| YOUR INSTRUCTIONS |
Search the entries below for "Contactos". Report each line where it occurs.

| LISTED RECORDS |

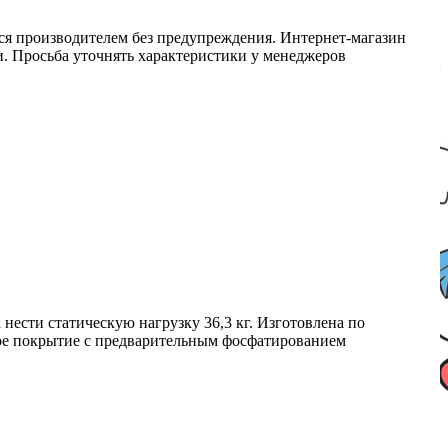
ся производителем без предупреждения. Интернет-магазин
ми. Просьба уточнять характеристики у менеджеров
ести статическую нагрузку 36,3 кг. Изготовлена по
вое покрытие с предварительным фосфатированием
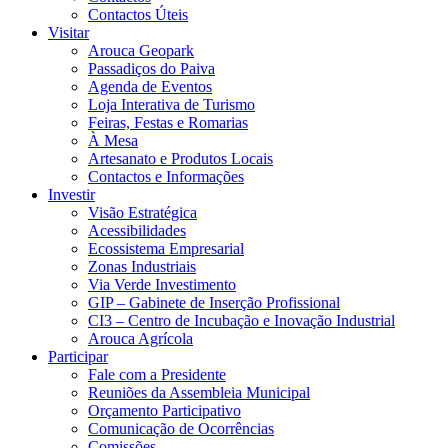
Contactos Úteis
Visitar
Arouca Geopark
Passadiços do Paiva
Agenda de Eventos
Loja Interativa de Turismo
Feiras, Festas e Romarias
À Mesa
Artesanato e Produtos Locais
Contactos e Informações
Investir
Visão Estratégica
Acessibilidades
Ecossistema Empresarial
Zonas Industriais
Via Verde Investimento
GIP – Gabinete de Inserção Profissional
CI3 – Centro de Incubação e Inovação Industrial
Arouca Agrícola
Participar
Fale com a Presidente
Reuniões da Assembleia Municipal
Orçamento Participativo
Comunicação de Ocorrências
Comissões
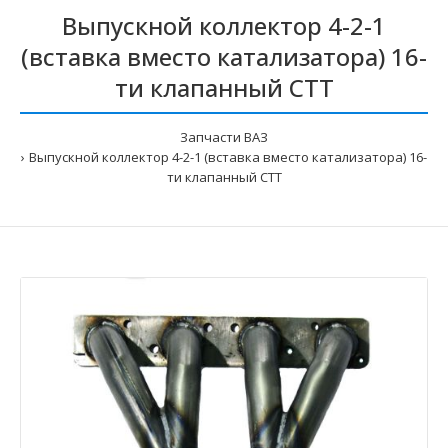
Выпускной коллектор 4-2-1
(вставка вместо катализатора) 16-
ти клапанный СТТ
Запчасти ВАЗ
Выпускной коллектор 4-2-1 (вставка вместо катализатора) 16-
ти клапанный СТТ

| ANSWER TO THIS EXERCISE |
Contactos Úteis
Contactos e Informações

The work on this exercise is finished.